While it is true that a sentence is a final judgment from which an appeal may be taken,(1) such a sentence must be signed by the trial court. See Hinkins v. Santi, 25 Utah 2d 324, 481 P.2d 53, 54 (1971) (stating sentence is not final when court has orally sentenced defendant, but has not entered written order); see also Utah R. Crim. P. 22(c) (requiring trial court to impose sentence and enter judgment of conviction); State v. Wright, 904 P.2d 1101, 1102 (Utah Ct. App. 1995) (stating "[t]he oral statement from the court regarding defendant's sentence was not reduced to writing and thus defendant's sentence was not entered until [the date it was reduced to writing and signed]") (citation omitted). Appellant concedes that the trial court "never entered a signed judgment and commitment or any other written appealable final order."

Accordingly, we have no alternative but to dismiss the appeal for lack of jurisdiction.

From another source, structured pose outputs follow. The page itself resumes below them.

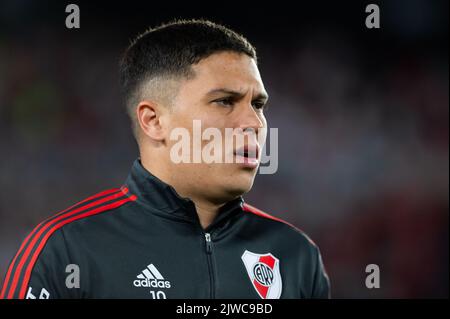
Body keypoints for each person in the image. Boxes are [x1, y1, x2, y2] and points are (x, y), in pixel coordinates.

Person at [1, 19, 330, 299]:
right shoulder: (66, 251)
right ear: (154, 121)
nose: (254, 124)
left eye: (258, 105)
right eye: (225, 101)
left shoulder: (296, 255)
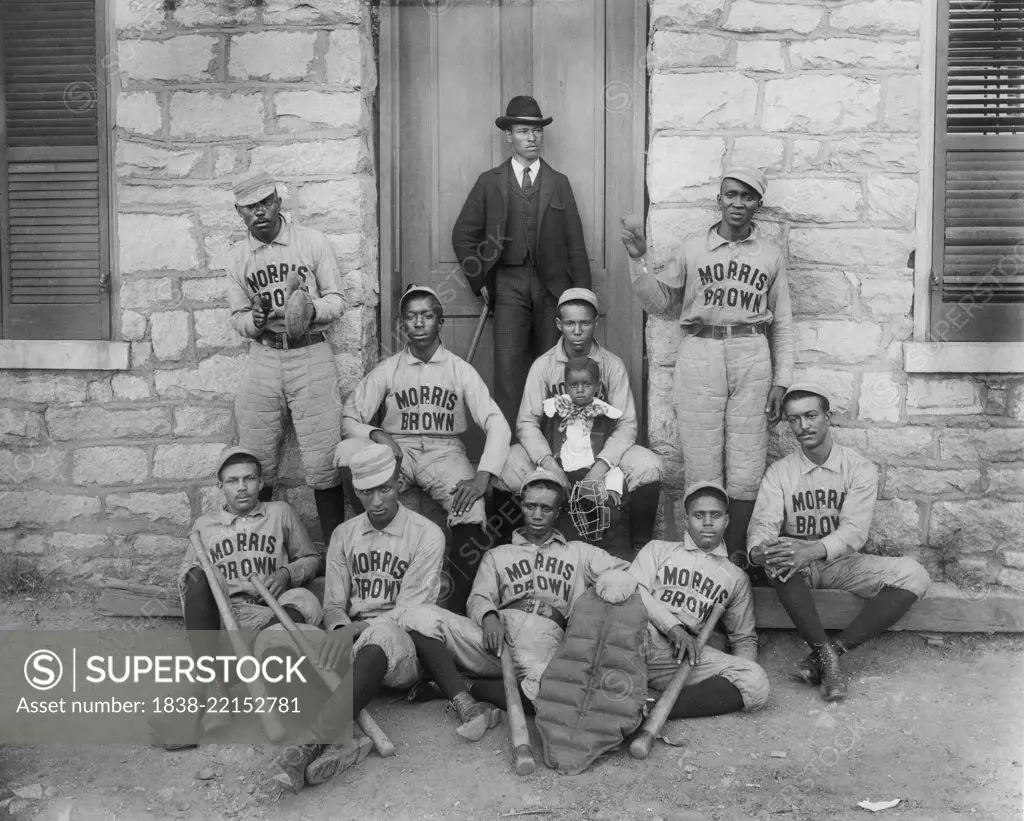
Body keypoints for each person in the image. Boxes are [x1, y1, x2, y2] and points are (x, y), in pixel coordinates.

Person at [620, 168, 794, 565]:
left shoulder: (769, 255)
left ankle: (735, 559)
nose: (738, 204)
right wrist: (637, 260)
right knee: (701, 461)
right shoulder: (693, 247)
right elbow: (660, 302)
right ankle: (700, 560)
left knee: (748, 465)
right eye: (731, 195)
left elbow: (782, 322)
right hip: (701, 350)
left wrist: (781, 381)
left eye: (747, 197)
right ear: (719, 199)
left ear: (758, 205)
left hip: (751, 351)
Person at [267, 441, 446, 792]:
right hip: (350, 641)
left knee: (379, 635)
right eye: (366, 492)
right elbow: (334, 603)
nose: (377, 502)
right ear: (356, 492)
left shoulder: (427, 535)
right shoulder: (344, 535)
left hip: (399, 649)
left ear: (399, 484)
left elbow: (410, 612)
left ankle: (308, 745)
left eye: (385, 489)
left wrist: (355, 630)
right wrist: (338, 628)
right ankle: (348, 742)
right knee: (278, 639)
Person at [401, 469, 630, 740]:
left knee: (558, 697)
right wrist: (488, 616)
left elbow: (623, 574)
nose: (536, 514)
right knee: (418, 616)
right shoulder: (498, 555)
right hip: (493, 640)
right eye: (530, 505)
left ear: (558, 513)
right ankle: (464, 701)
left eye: (546, 508)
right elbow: (479, 597)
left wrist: (601, 601)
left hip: (544, 640)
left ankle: (462, 685)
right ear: (521, 505)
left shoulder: (579, 552)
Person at [746, 385, 931, 702]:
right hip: (795, 565)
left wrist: (813, 550)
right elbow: (763, 523)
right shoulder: (780, 472)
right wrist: (759, 550)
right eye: (794, 420)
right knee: (779, 557)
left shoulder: (857, 467)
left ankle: (833, 650)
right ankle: (826, 658)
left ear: (827, 417)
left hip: (841, 563)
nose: (803, 426)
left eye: (810, 415)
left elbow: (855, 531)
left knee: (914, 575)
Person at [339, 285, 511, 614]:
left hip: (444, 451)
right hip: (397, 448)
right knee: (348, 454)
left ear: (440, 321)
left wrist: (482, 478)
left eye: (427, 315)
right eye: (411, 317)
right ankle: (372, 587)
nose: (419, 323)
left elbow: (497, 423)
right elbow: (350, 416)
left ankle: (458, 610)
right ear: (403, 324)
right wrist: (377, 435)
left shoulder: (459, 369)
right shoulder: (389, 368)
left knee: (471, 509)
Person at [151, 446, 323, 750]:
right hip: (224, 615)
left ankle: (217, 687)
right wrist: (212, 581)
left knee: (306, 601)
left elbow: (311, 558)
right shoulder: (204, 526)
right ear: (221, 487)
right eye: (232, 481)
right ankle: (214, 689)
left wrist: (286, 573)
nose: (241, 487)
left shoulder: (279, 513)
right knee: (197, 573)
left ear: (260, 482)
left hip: (271, 613)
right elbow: (187, 582)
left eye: (249, 479)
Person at [451, 95, 591, 427]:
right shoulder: (490, 182)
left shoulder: (559, 182)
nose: (532, 138)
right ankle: (510, 455)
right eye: (523, 131)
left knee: (553, 370)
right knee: (509, 371)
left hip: (551, 288)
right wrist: (481, 282)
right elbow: (462, 235)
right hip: (508, 286)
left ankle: (552, 450)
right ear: (509, 136)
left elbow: (575, 244)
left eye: (537, 131)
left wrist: (582, 299)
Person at [225, 171, 347, 545]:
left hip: (310, 351)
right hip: (265, 354)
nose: (259, 213)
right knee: (255, 455)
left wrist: (310, 310)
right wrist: (254, 320)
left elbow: (338, 301)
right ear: (239, 212)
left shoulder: (312, 243)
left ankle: (333, 552)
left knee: (325, 458)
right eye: (250, 208)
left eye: (266, 203)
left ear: (279, 201)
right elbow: (237, 317)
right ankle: (257, 548)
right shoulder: (238, 256)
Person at [497, 287, 663, 553]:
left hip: (602, 454)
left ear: (595, 323)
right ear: (558, 324)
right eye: (570, 323)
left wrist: (601, 467)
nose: (577, 331)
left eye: (584, 323)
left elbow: (627, 424)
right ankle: (507, 549)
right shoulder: (544, 365)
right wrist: (548, 463)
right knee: (505, 463)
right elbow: (526, 423)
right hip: (554, 452)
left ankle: (638, 549)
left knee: (648, 465)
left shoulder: (611, 365)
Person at [629, 481, 769, 718]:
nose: (707, 522)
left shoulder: (735, 577)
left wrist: (736, 673)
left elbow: (743, 639)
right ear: (687, 519)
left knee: (755, 680)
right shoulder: (658, 550)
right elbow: (634, 591)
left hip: (682, 656)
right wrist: (673, 627)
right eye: (699, 515)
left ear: (727, 520)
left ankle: (651, 709)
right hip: (641, 637)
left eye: (715, 515)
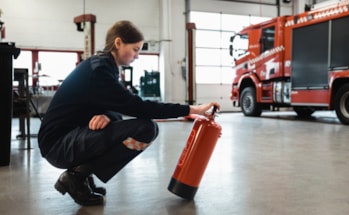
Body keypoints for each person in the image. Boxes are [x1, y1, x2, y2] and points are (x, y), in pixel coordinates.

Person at [37, 20, 220, 206]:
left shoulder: (103, 66)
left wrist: (107, 115)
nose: (138, 56)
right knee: (146, 129)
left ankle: (82, 174)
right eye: (135, 49)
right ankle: (76, 176)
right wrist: (190, 109)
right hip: (57, 146)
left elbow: (117, 107)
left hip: (68, 137)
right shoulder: (100, 70)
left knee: (141, 127)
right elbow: (137, 107)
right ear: (118, 43)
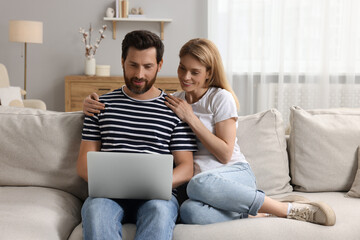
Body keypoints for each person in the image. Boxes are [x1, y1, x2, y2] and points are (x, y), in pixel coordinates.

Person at [83, 38, 336, 226]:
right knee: (190, 213)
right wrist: (90, 103)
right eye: (182, 69)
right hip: (203, 186)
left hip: (231, 174)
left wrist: (191, 119)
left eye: (195, 72)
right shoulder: (176, 101)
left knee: (196, 183)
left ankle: (285, 208)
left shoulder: (220, 98)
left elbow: (225, 154)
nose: (186, 77)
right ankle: (254, 210)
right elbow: (144, 102)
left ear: (208, 74)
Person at [77, 30, 197, 240]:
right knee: (96, 211)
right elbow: (83, 166)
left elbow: (186, 167)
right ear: (123, 61)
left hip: (157, 198)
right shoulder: (99, 106)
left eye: (148, 66)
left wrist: (155, 185)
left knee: (159, 212)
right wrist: (115, 184)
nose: (139, 74)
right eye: (133, 65)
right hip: (106, 197)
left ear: (159, 65)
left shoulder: (175, 110)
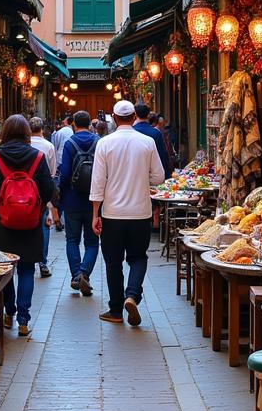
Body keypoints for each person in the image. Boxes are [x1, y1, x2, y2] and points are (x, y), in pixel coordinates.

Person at [0, 115, 58, 336]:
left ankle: (9, 312)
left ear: (4, 133)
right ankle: (24, 319)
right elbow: (49, 189)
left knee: (6, 270)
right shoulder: (38, 157)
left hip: (2, 223)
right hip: (31, 222)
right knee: (27, 269)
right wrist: (44, 206)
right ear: (26, 133)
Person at [91, 98, 164, 326]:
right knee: (138, 257)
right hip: (140, 213)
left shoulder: (104, 143)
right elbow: (159, 177)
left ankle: (115, 310)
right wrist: (143, 180)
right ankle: (132, 296)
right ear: (134, 117)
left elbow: (98, 182)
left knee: (113, 262)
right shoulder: (147, 142)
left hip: (112, 214)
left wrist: (96, 214)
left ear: (114, 118)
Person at [58, 110, 99, 296]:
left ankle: (76, 275)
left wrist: (62, 194)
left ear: (74, 124)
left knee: (72, 240)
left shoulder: (69, 144)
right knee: (92, 242)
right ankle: (84, 273)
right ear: (90, 124)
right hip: (94, 201)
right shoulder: (99, 142)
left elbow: (65, 174)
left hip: (72, 200)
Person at [28, 116, 58, 278]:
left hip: (24, 192)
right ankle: (43, 262)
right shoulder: (48, 146)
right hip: (41, 192)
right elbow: (52, 173)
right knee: (43, 226)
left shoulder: (25, 145)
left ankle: (25, 258)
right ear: (42, 129)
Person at [133, 101, 172, 178]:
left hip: (135, 174)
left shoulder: (132, 131)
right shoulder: (156, 133)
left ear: (135, 115)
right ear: (148, 115)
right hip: (152, 175)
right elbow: (162, 156)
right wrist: (166, 175)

This dismissal is without prejudice to the filing of a new, timely notice of appeal after the trial court enters a final, appealable order.
 
 
 
 

______________________________
Russell W. Bench, Judge
 
 
 
 

______________________________
James Z. Davis, Judge
 
 
 
 

______________________________
Gregory K. Orme, Judge

1. See State v. Gerrard, 584 P.2d 885, 886 (Utah 1978) (stating sentence constitutes final judgment from which appellant has right to appeal).